» The task: Copy out the passage below about launch sites and fab locations in full, word for word.
***** Document section *****
Space launch can be done in many different places, but the higher the latitude the more fuel you have to burn. But even staying at the lower latitudes, there's still a bunch of popular launch locations to choose from.

Real estate isn't worth much if your country's economy goes down the tubes.

Space launch is positioned first on the basis of local infrastructure. It requires massive local manufacturing facilities and extensive range equipment. If orbital mechanics was the primary driver every pad would be on the equator and russia wouldnt launch much of anything.
Yes, but my point is, there are already many different launch sites around the world, many of them outside the US. The US does not have anything approaching a monopoly on space launches.
Even mining is in the process of reducing the number of people needed at the mining site by moving to autonomous control from a central office.

For example, http://www.abc.net.au/news/2015-10-18/rio-tinto-opens-worlds...

Physical stuff needs transportation, rail, river, or ocean. Small, expensive, intensive things like processors Can be made wherever.
Well, after you invest the millions or billions to build the fabs and cleanrooms and other infrastructure needed to build them. That capital expenditure tends to location-lock that business pretty good.
Fabs are spread out over pretty much all the world. Americas, Europe, Asia, Russia etc. all have a bunch of them. Africa perhaps not so much.

And while it may be true that the investment in a fab locks that fab in place, the next fab can be again built wherever.
***** Entries provided *****
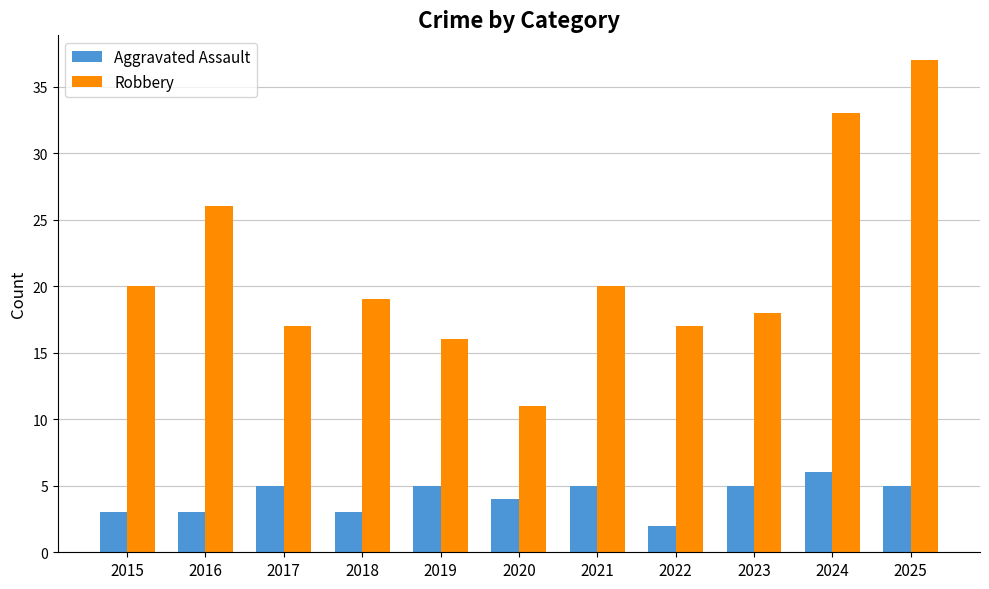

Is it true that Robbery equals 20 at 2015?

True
*****
***** Entries provided *****
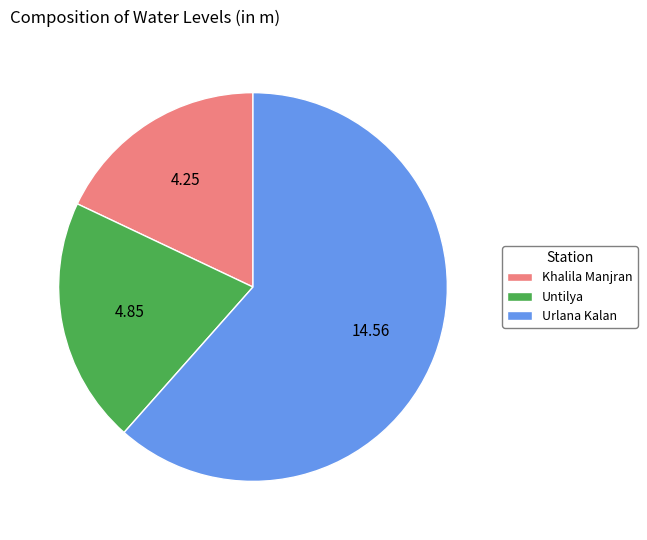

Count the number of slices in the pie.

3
*****
» Exercise result:
Space launch can be done in many different places, but the higher the latitude the more fuel you have to burn. But even staying at the lower latitudes, there's still a bunch of popular launch locations to choose from.

Real estate isn't worth much if your country's economy goes down the tubes.

Space launch is positioned first on the basis of local infrastructure. It requires massive local manufacturing facilities and extensive range equipment. If orbital mechanics was the primary driver every pad would be on the equator and russia wouldnt launch much of anything.
Yes, but my point is, there are already many different launch sites around the world, many of them outside the US. The US does not have anything approaching a monopoly on space launches.
Even mining is in the process of reducing the number of people needed at the mining site by moving to autonomous control from a central office.

For example, http://www.abc.net.au/news/2015-10-18/rio-tinto-opens-worlds...

Physical stuff needs transportation, rail, river, or ocean. Small, expensive, intensive things like processors Can be made wherever.
Well, after you invest the millions or billions to build the fabs and cleanrooms and other infrastructure needed to build them. That capital expenditure tends to location-lock that business pretty good.
Fabs are spread out over pretty much all the world. Americas, Europe, Asia, Russia etc. all have a bunch of them. Africa perhaps not so much.

And while it may be true that the investment in a fab locks that fab in place, the next fab can be again built wherever.